**TASK BRIEF**
From the first line to the last, restate the records word for word, skipping the pictures.
RECORDS PROVIDED Start Marker
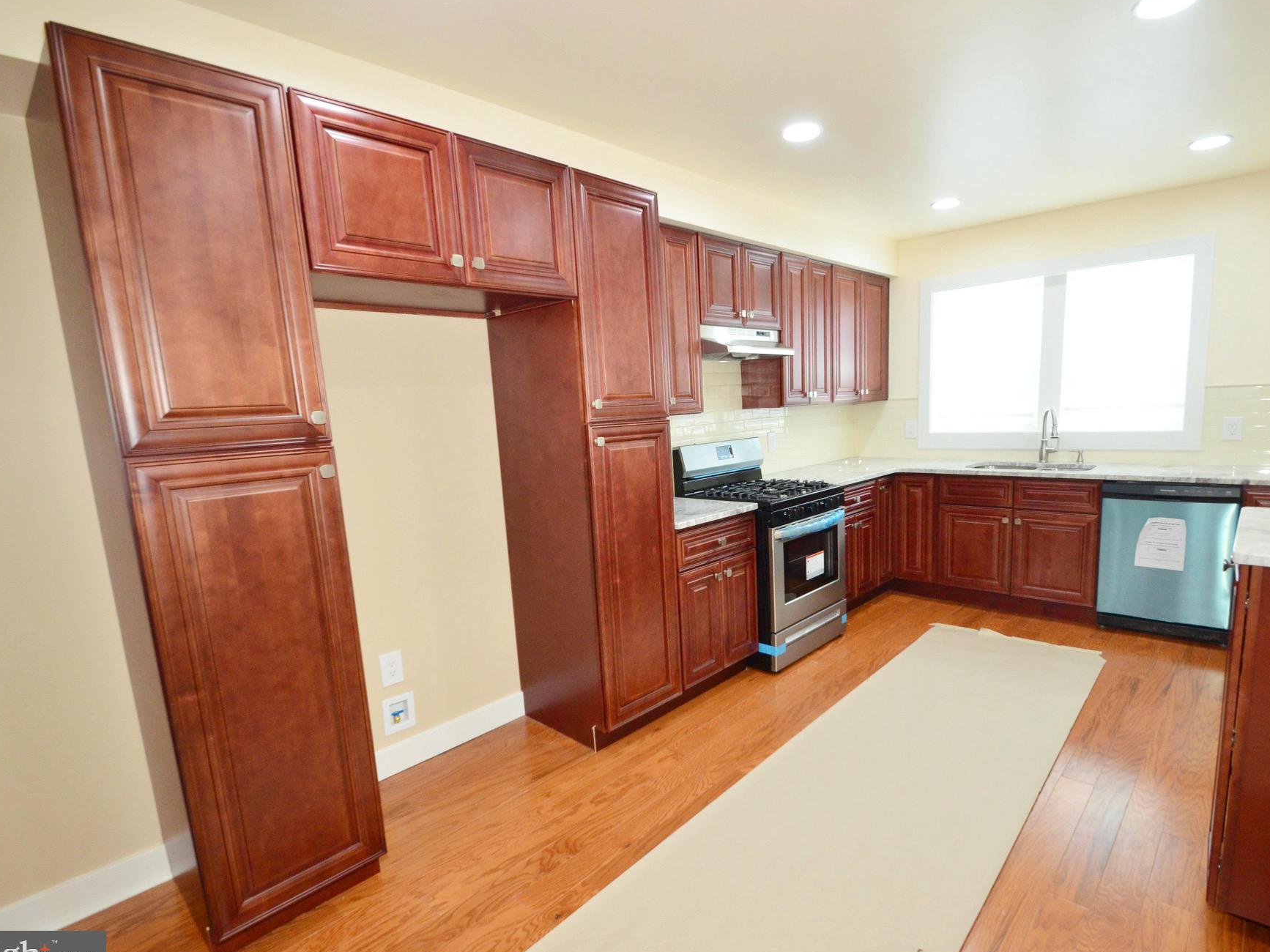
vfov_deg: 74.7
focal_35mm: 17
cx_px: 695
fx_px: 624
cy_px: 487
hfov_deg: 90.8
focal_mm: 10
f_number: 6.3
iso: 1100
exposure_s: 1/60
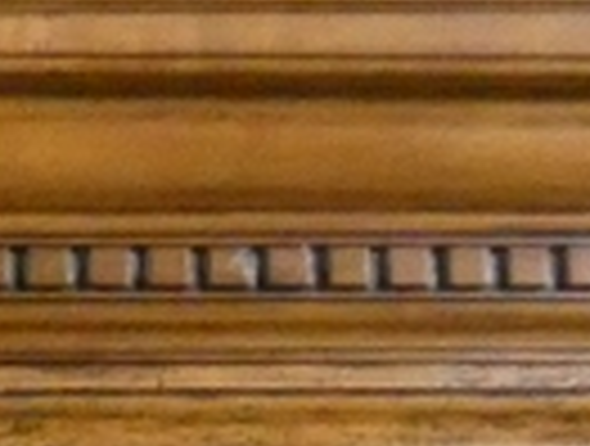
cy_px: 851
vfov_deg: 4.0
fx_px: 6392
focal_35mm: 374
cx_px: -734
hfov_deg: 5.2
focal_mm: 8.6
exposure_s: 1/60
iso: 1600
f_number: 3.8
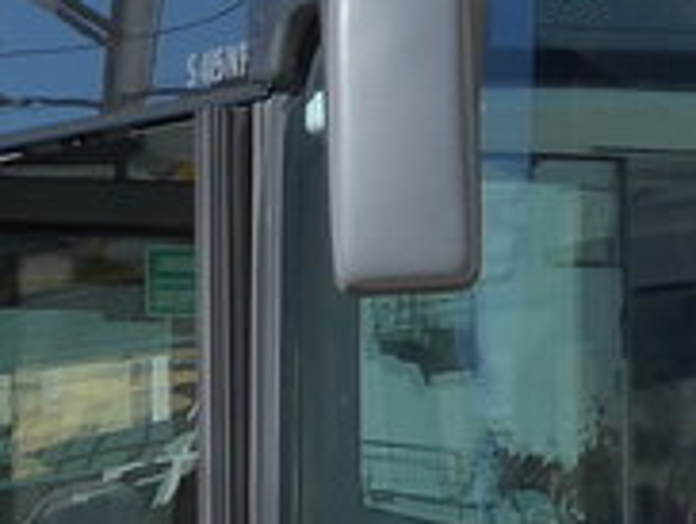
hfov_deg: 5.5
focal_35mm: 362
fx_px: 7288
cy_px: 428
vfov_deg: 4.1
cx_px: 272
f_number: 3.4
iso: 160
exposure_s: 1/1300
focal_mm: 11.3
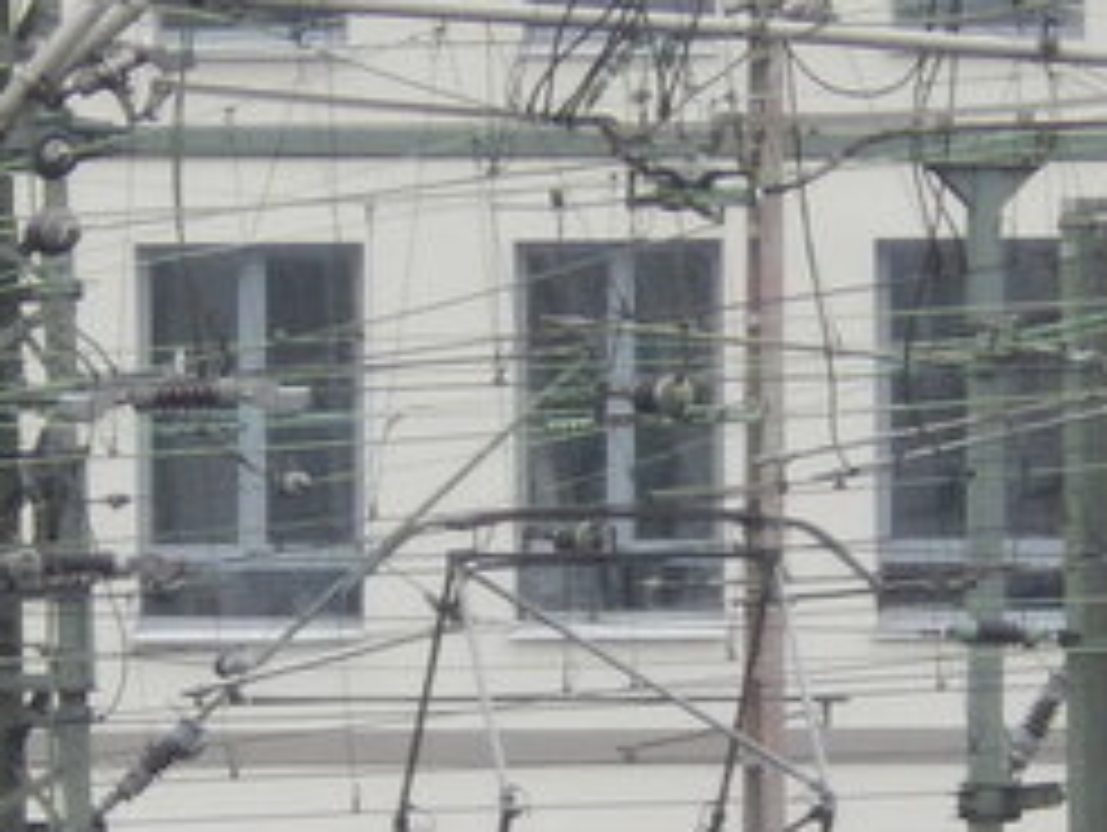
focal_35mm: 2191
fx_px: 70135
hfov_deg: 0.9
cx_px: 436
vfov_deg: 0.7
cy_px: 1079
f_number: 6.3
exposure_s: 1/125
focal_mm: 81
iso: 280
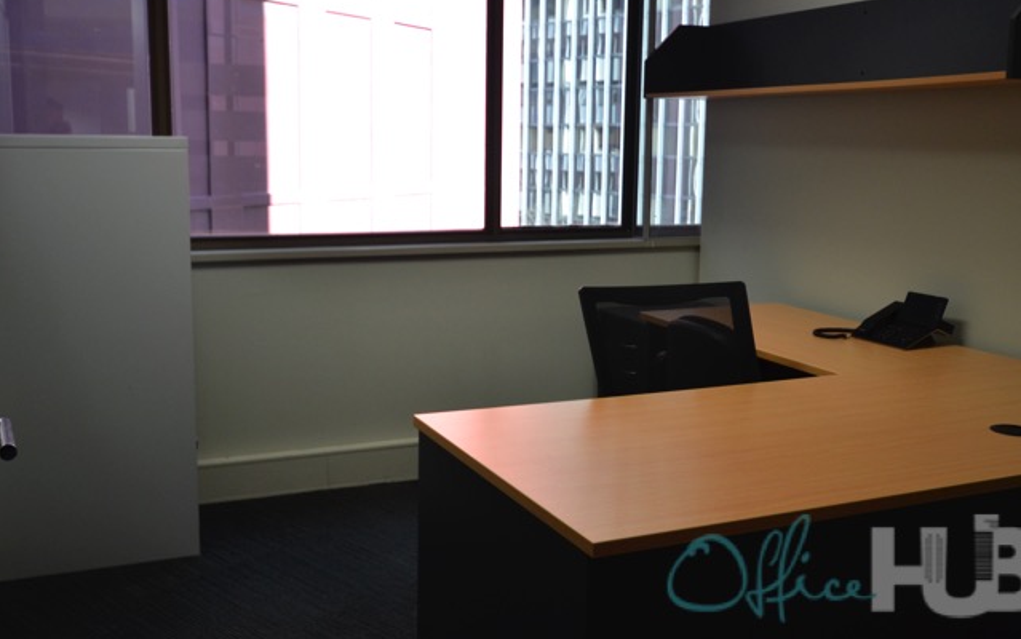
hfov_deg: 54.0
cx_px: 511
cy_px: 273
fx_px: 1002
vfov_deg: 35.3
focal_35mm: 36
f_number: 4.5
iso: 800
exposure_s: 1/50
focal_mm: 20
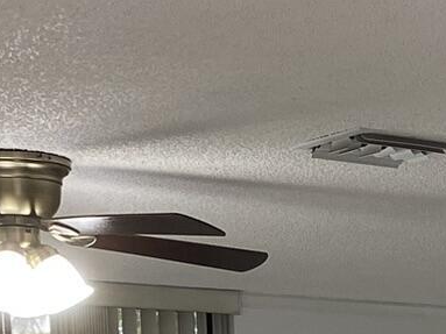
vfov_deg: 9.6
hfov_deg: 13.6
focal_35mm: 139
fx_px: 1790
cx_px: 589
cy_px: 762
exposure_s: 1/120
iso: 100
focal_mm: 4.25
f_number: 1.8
RECORDS PROVIDED End Marker
**ANSWER SPACE**
vfov_deg: 74.7
focal_35mm: 17
cx_px: 695
fx_px: 624
cy_px: 487
hfov_deg: 90.8
focal_mm: 10
f_number: 6.3
iso: 1100
exposure_s: 1/60
cy_px: 851
vfov_deg: 4.0
fx_px: 6392
focal_35mm: 374
cx_px: -734
hfov_deg: 5.2
focal_mm: 8.6
exposure_s: 1/60
iso: 1600
f_number: 3.8
hfov_deg: 5.5
focal_35mm: 362
fx_px: 7288
cy_px: 428
vfov_deg: 4.1
cx_px: 272
f_number: 3.4
iso: 160
exposure_s: 1/1300
focal_mm: 11.3
focal_35mm: 2191
fx_px: 70135
hfov_deg: 0.9
cx_px: 436
vfov_deg: 0.7
cy_px: 1079
f_number: 6.3
exposure_s: 1/125
focal_mm: 81
iso: 280
hfov_deg: 54.0
cx_px: 511
cy_px: 273
fx_px: 1002
vfov_deg: 35.3
focal_35mm: 36
f_number: 4.5
iso: 800
exposure_s: 1/50
focal_mm: 20
vfov_deg: 9.6
hfov_deg: 13.6
focal_35mm: 139
fx_px: 1790
cx_px: 589
cy_px: 762
exposure_s: 1/120
iso: 100
focal_mm: 4.25
f_number: 1.8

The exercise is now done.